Okta Community Users
Okta also has a self registration process for individuals who wish to participate in the Okta Community. These users would be able to submit forum questions, post to the community, and submit Okta Ideas (feature requests). These users do not have access to submit and view cases or perform other capabilities as a standard customer contact with the Okta Support Center. Okta Admins are not able to deactivate users with the admin console who are self-registered Okta Community members (i.e., not tied to an Okta account, do not use Okta Customer credentials to log in to the Okta Community). However, admins can request to deactivate a self-registered Okta Community member by emailing community@okta.com.
- Okta Administrators
How to Create an Okta Administrator Account
Super Admins can create, modify, and manage all Admins in an org. To learn more about admin roles see here. Okta recommends customers minimize the number of admins and super admins and use custom admin roles to minimally scope the permissions required by admin users to accomplish their privileged tasks.
How to Deactivate a User Account
Okta Admin users can be deactivated and deleted. Details can be found here: Deactivate and delete user accounts. A deactivated Okta Admin no longer has access to the Okta Support Center. This includes access to view and create cases.
How to revoke Okta Administrator roles from a user
By revoking all of a user’s Okta Administrator roles, an active Okta user loses all their admin privileges and no longer has access to the Okta Support Center. Super Admins can perform this action from the Okta Admin Console > Security > Administrators > Admins tab.
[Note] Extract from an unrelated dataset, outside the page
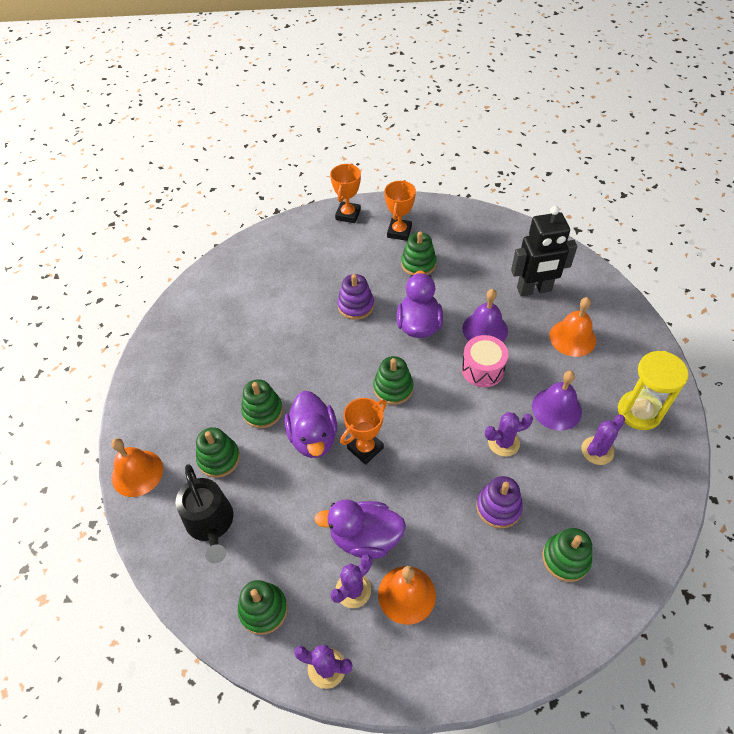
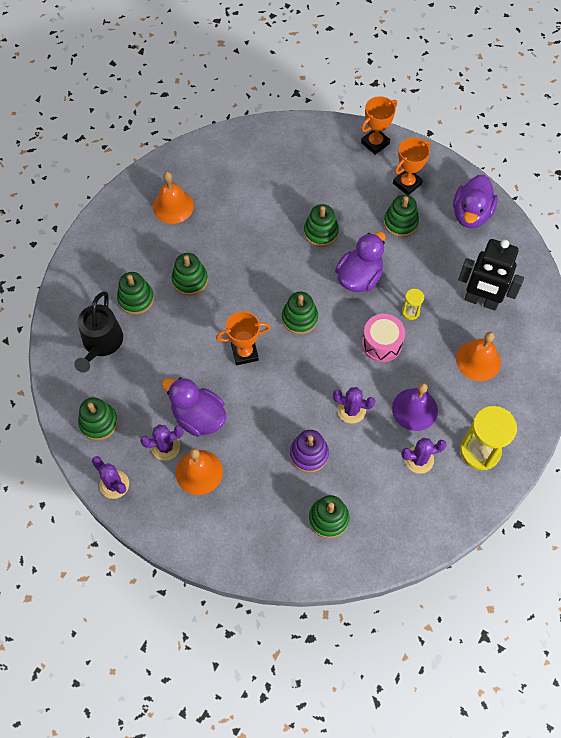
camera: 30 degrees right, 10 degrees up
orange bell [111,438,163,497] -> orange bell moved to [153,172,194,224]
purple duck [285,391,337,458] -> purple duck moved to [453,175,498,228]
purple stacking toy [337,274,374,320] -> green stacking toy [304,204,339,247]
purple bell [462,289,508,342] -> yellow hourglass [402,289,424,320]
How to prevent an Okta Administrator from being provisioned to the Okta Support Center
Customers can use the Third Party Administrators functionality to prevent some admins in their org from being provisioned to the Okta Support Center and Okta Support System. When this feature is used, an admin is able to perform actions as allowed by their Okta Administrator role in the org but will not get access to the Okta Support Center. This means these admins are not able to view, create, or manage cases, nor will they receive Okta communications such as release notes.
If an admin is initially set up as a Third-Party Admin, it prevents synching them to the Okta Support Center as a user. If an admin is initially set up as a non-third-party Admin and then later updated to a Third-Party Admin, their user will exist in the Okta Support System, but they will be prevented from performing any actions.
How to self-register for the Okta Community
This provides users the ability to engage in the Okta Customer Community, creating posts, replying and liking posts. This includes submitting a feature request via Okta Ideas.
To create a new community user:
- Navigate to support.okta.com.
- Click on the Log in button on the top right hand of the page.
- Follow the steps on the page.
How to request to deactivate a Community User Account
Send a request email to community@okta.com and provide the user name, email address, and company name, and indicate to deactivate the Okta Customer Community Account. Deactivated accounts lose access to the Okta Support Center. Furthermore, this action cannot be undone once requested.
For a full list of actions that can be taken to manage users, see the Manage users documentation.